Abitanti di Gaza che passano nel territorio egiziano il 23 gennaio attraverso una breccia nella recinzione alta 13 metri. |
Di fronte a una Gaza letale, il governo israeliano di Ehud Olmert decise di isolarla, sperando che le difficoltà economiche avrebbero indotto gli abitanti della Striscia a prendersela con Hamas e a ribellarsi. La stretta funzionò fino a un certo punto, poiché la popolarità di Hamas ebbe un crollo. Gli israeliani condussero altresì dei raid contro i terroristi per fermare gli attacchi missilistici. Eppure gli attacchi sono continuati. Pertanto, il 17 gennaio gli israeliani hanno stretto la morsa tagliando i rifornimenti di carburante e chiudendo i confini. "Per quanto mi riguarda" ha annunciato Olmert, "tutti i residenti di Gaza possono camminare, non hanno benzina per le automobili perché hanno un regime terrorista e assassino che non permette agli abitanti del sud di Israele di vivere in pace."

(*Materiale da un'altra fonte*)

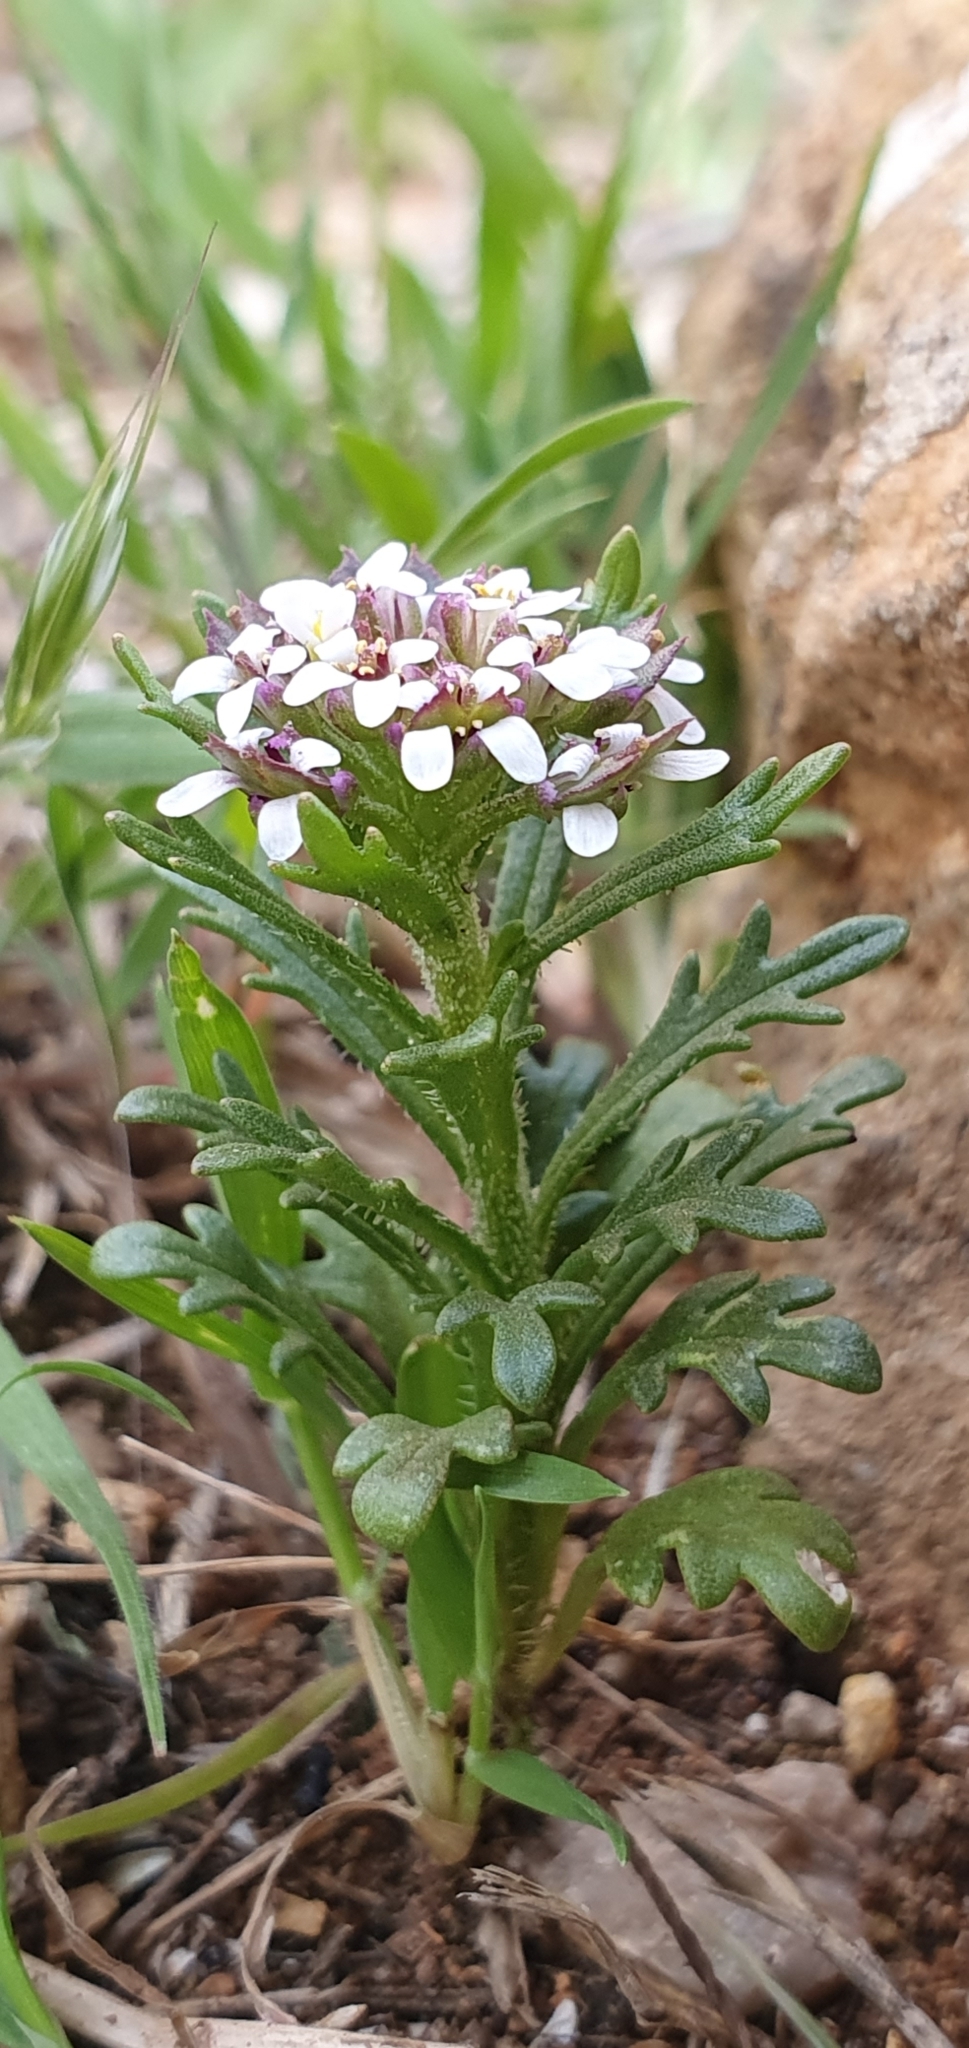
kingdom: Plantae
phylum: Tracheophyta
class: Magnoliopsida
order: Brassicales
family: Brassicaceae
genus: Iberis
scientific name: Iberis odorata
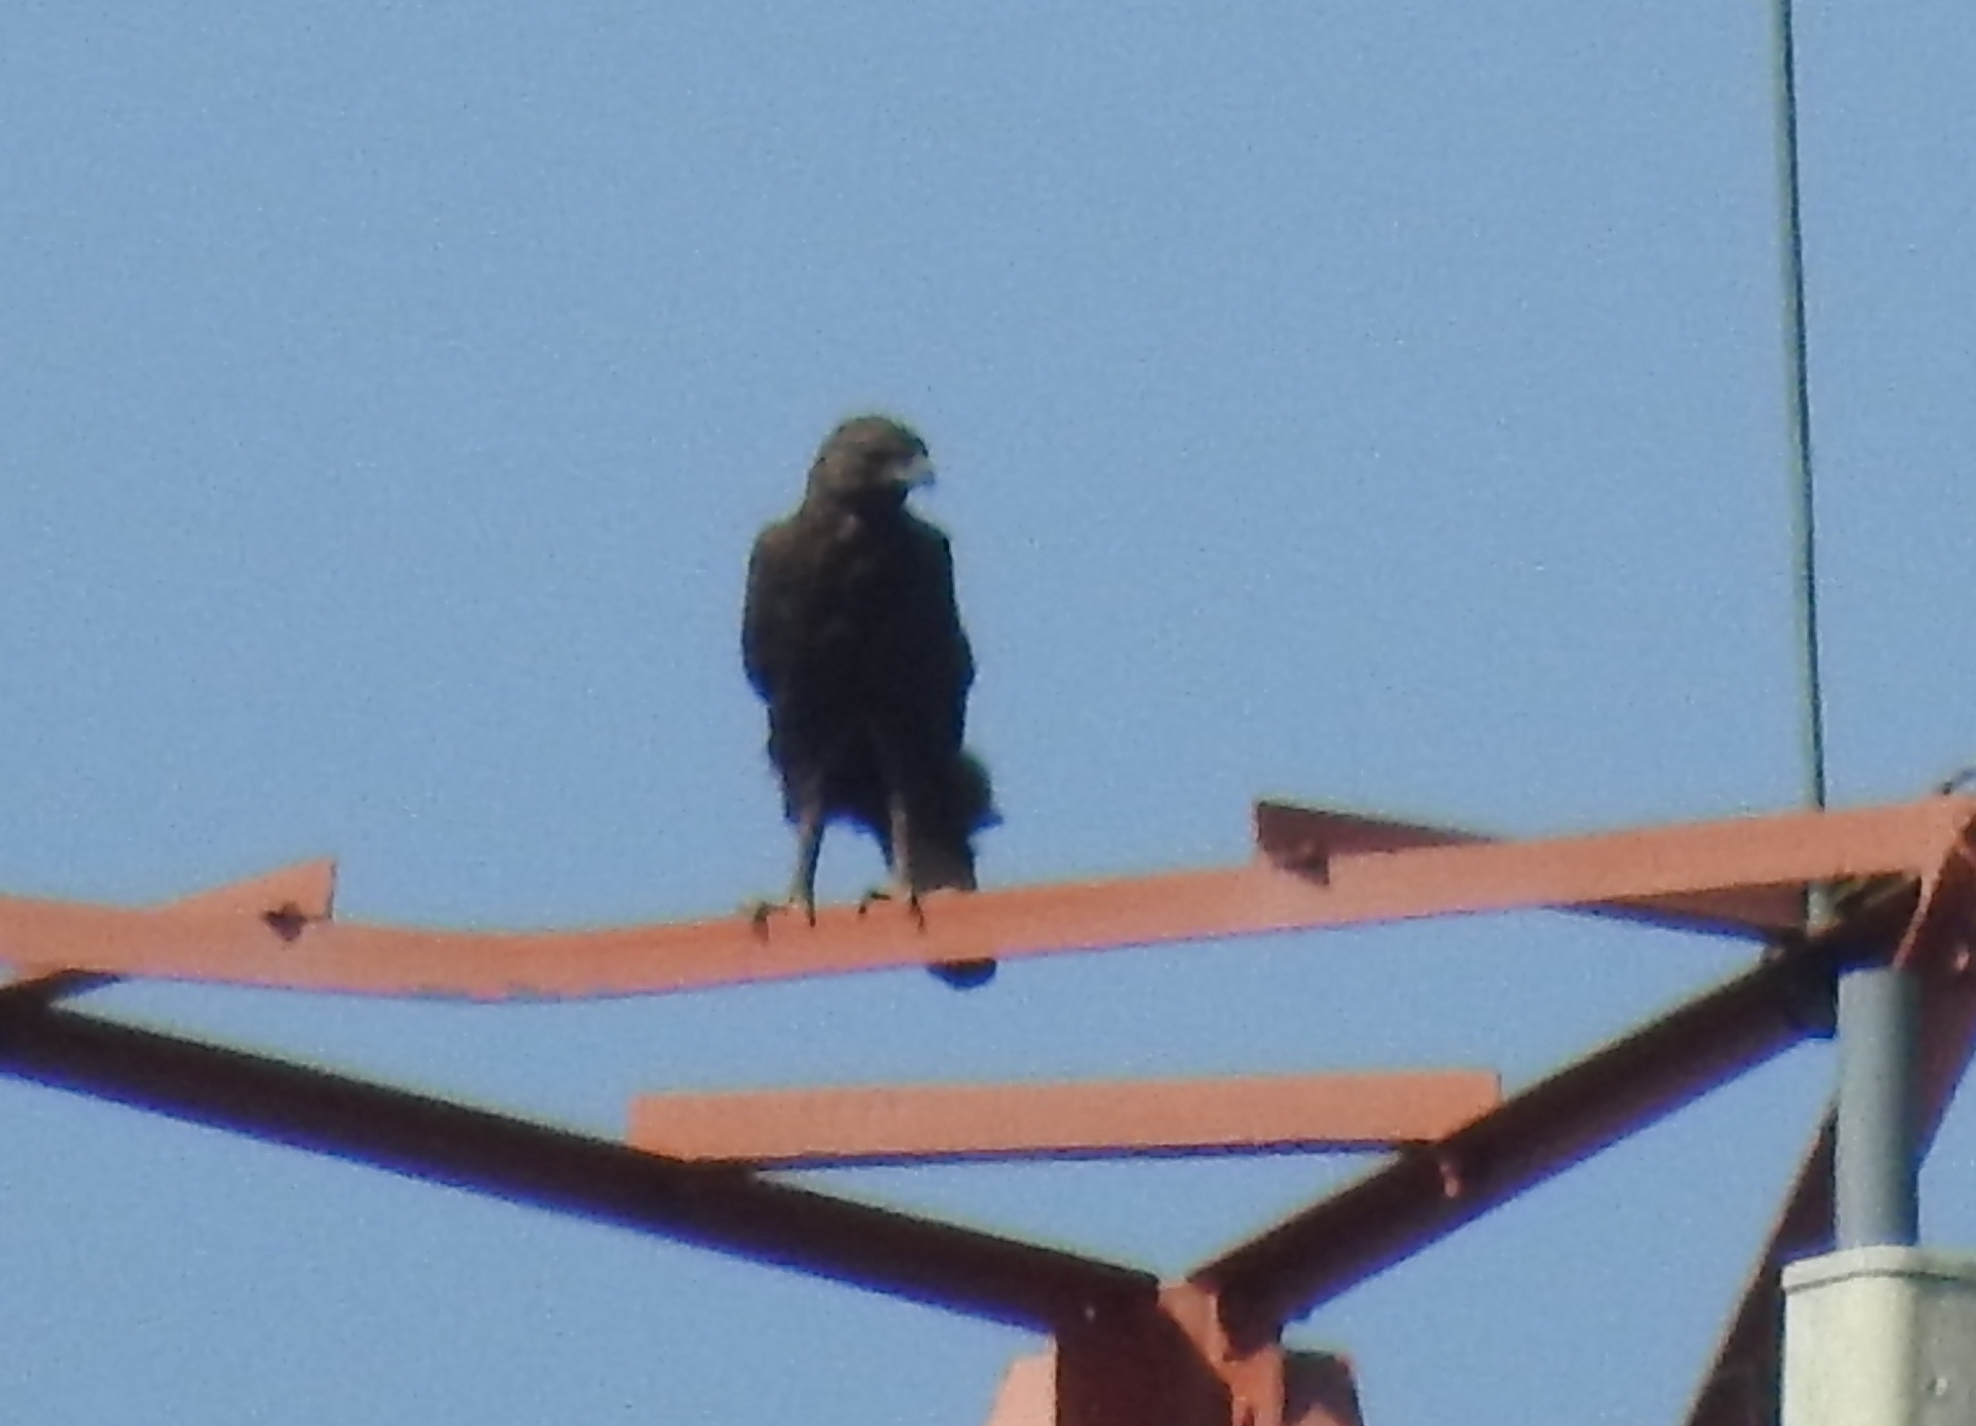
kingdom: Animalia
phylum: Chordata
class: Aves
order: Accipitriformes
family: Accipitridae
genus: Nisaetus
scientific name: Nisaetus cirrhatus
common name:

Parole ragionevoli, ma le strazianti storie riportate dalla stampa di abitanti di Gaza sofferenti e moribondi a causa dei tagli operati, hanno fatto immediatamente colare a picco la posizione israeliana. Appelli e denunce da tutto il mondo hanno chiesto agli israeliani di allentare la morsa.
Poi, il 23 gennaio Hamas ha preso in mano la situazione con un'astuta tattica a sorpresa. Dopo mesi di preparativi, essa ha demolito ampi segmenti della larghezza di 12 chilometri, del muro alto 13 metri che separa Gaza dall'Egitto, guadagnandosi la benevolenza dei residenti della Striscia e trascinando al contempo il Cairo all'interno di questo scenario. A livello politico, le autorità egiziane non avevano scelta, se non quella non facile di sopportare il ferimento di 38 guardie di frontiera e di permettere a centinaia di migliaia di persone di entrate provvisoriamente nell'estrema parte nord-orientale del loro paese.
Gli israeliani si sono rassegnati a questa situazione difficile del tutto evitabile a causa dell'incompetenza – siglando pessimi accordi, consegnando Gaza al teppista Arafat, espellendo i propri cittadini, permettendo delle elezioni premature, acconsentendo la conquista del potere da parte di Hamas e abbandonando il controllo del confine occidentale di Gaza.
Cosa potrebbero decidere di fare adesso i paesi occidentali? Ironia della sorte, aprire dei varchi nel confine, offre l'opportunità di risolvere il problema.
"Egiziani e palestinesi sono un unico popolo, e non due", recita un cartello tenuto in mano da un palestinese il 29 gennaio 2008. |
A livello culturale, questa connessione è congenita: i residenti della Striscia di Gaza parlano un arabo colloquiale identico a quello parlato dagli egiziani del Sinai, hanno più legami familiari con l'Egitto che con la Cisgiordania, e a livello economico sono maggiormente legati all'Egitto (si pensi agli innumerevoli tunnel di contrabbandieri). Inoltre, Hamas deriva da un'organizzazione egiziana: i Fratelli musulmani. Come osserva David Warren dell'Ottawa Citizen, definire "palestinesi" gli abitanti della Striscia di Gaza è più politicamente corretto che accurato.
Perché non formalizzare la connessione egiziana? Tra gli altri benefici, ciò (1) porrebbe fine al lancio di missili contro Israele, (2) mostrerebbe la superficialità del nazionalismo palestinese, un'ideologia vecchia di un secolo e magari (3) supererebbe l'impasse arabo-israeliana.
È difficile predire quali benefici traggano i contribuenti americani dai 65 miliardi di dollari profusi all'Egitto a partire dal 1948. Ma l'assorbimento di Gaza da parte dell'Egitto potrebbe giustificare il l'esborso continuo di 1,8 miliardi di dollari l'anno.